Exercise brief |
Find how many lines of the entries contain the word "overviews", then report that figure alone.

Data extract |
-----

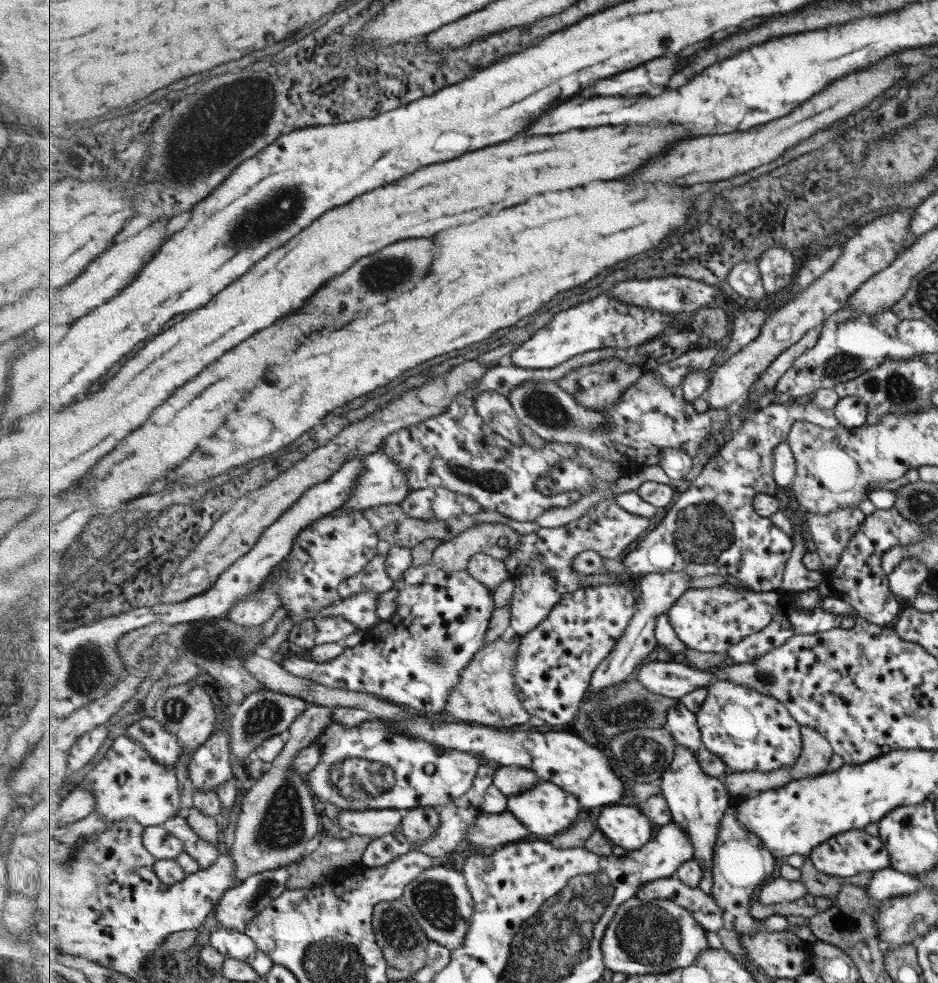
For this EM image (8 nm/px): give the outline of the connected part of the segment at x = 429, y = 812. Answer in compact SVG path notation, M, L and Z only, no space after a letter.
M417 807L402 811L402 831L411 842L427 841L441 827L439 809L436 807Z

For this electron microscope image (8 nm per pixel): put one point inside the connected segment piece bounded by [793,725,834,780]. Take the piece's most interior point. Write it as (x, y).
(816, 750)

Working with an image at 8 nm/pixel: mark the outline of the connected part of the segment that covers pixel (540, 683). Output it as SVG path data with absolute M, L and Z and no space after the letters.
M617 583L584 587L571 595L563 596L562 602L557 604L547 620L543 620L532 632L521 636L522 644L519 646L521 650L518 664L515 666L515 679L518 680L523 707L531 716L546 721L553 729L569 724L577 716L581 702L590 690L594 672L617 646L637 613L638 599L635 599L634 593L629 587Z

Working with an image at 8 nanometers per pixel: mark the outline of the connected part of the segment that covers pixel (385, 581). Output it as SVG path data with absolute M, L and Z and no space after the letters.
M383 554L378 555L362 572L351 579L344 580L339 585L339 594L343 599L349 599L353 595L373 589L377 595L381 596L387 591L391 591L395 586L395 581L387 573L387 560Z

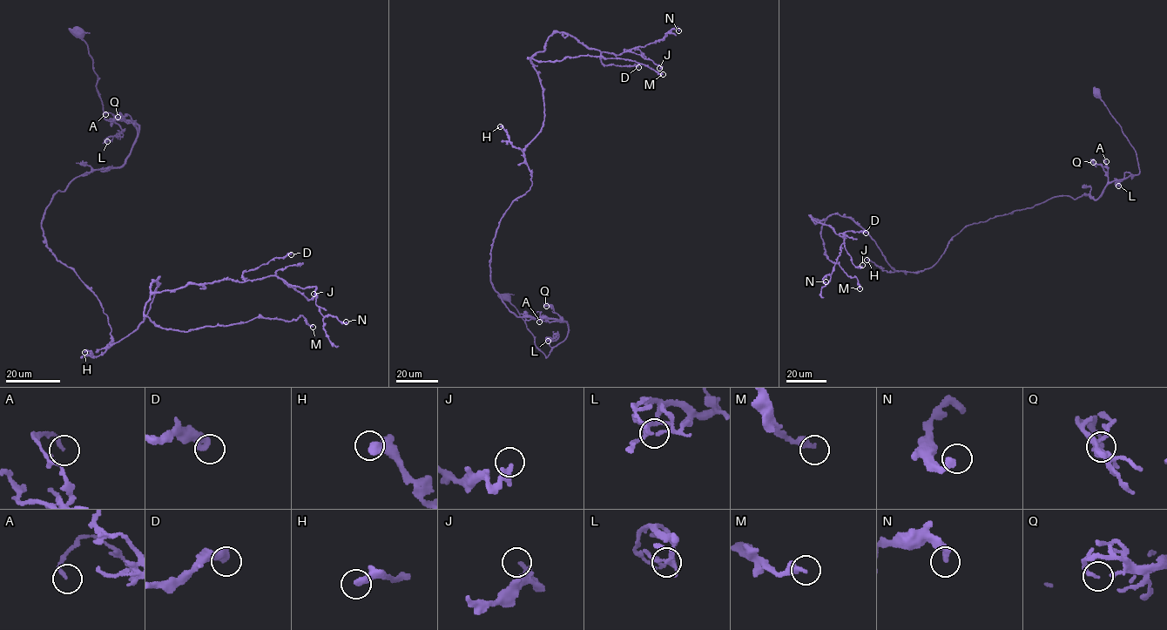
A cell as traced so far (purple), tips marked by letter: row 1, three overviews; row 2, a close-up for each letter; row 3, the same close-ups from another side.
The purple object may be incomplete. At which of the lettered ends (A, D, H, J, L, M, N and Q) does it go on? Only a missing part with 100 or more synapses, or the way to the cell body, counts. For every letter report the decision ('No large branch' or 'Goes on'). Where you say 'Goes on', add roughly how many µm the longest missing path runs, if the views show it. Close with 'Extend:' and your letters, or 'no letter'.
A: No large branch
D: No large branch
H: No large branch
J: No large branch
L: No large branch
M: No large branch
N: No large branch
Q: No large branch
Extend: no letter

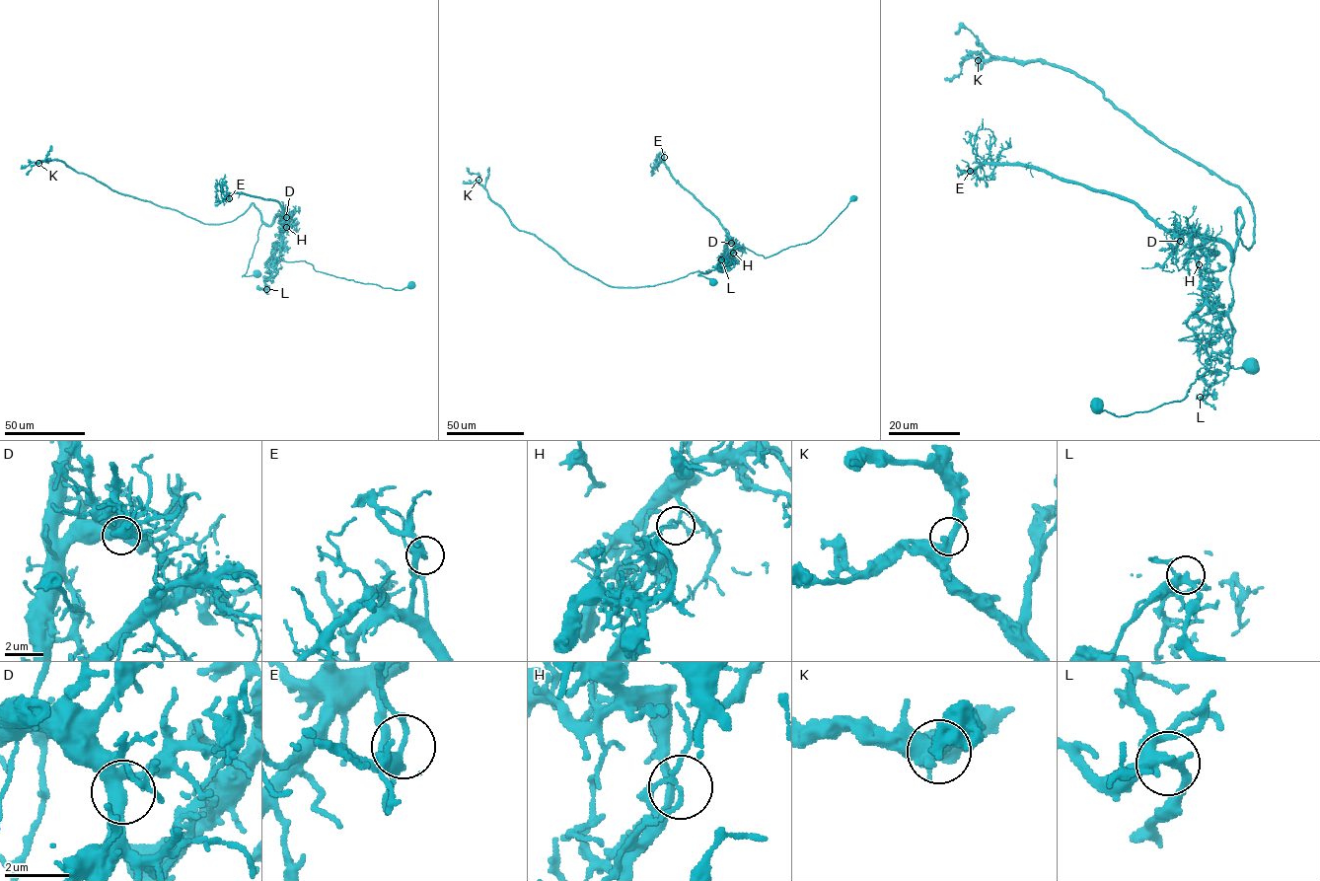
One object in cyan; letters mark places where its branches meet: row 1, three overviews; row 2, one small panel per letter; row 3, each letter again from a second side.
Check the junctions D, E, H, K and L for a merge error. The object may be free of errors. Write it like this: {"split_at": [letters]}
{"split_at": ["H"]}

-----

Solved problem |
2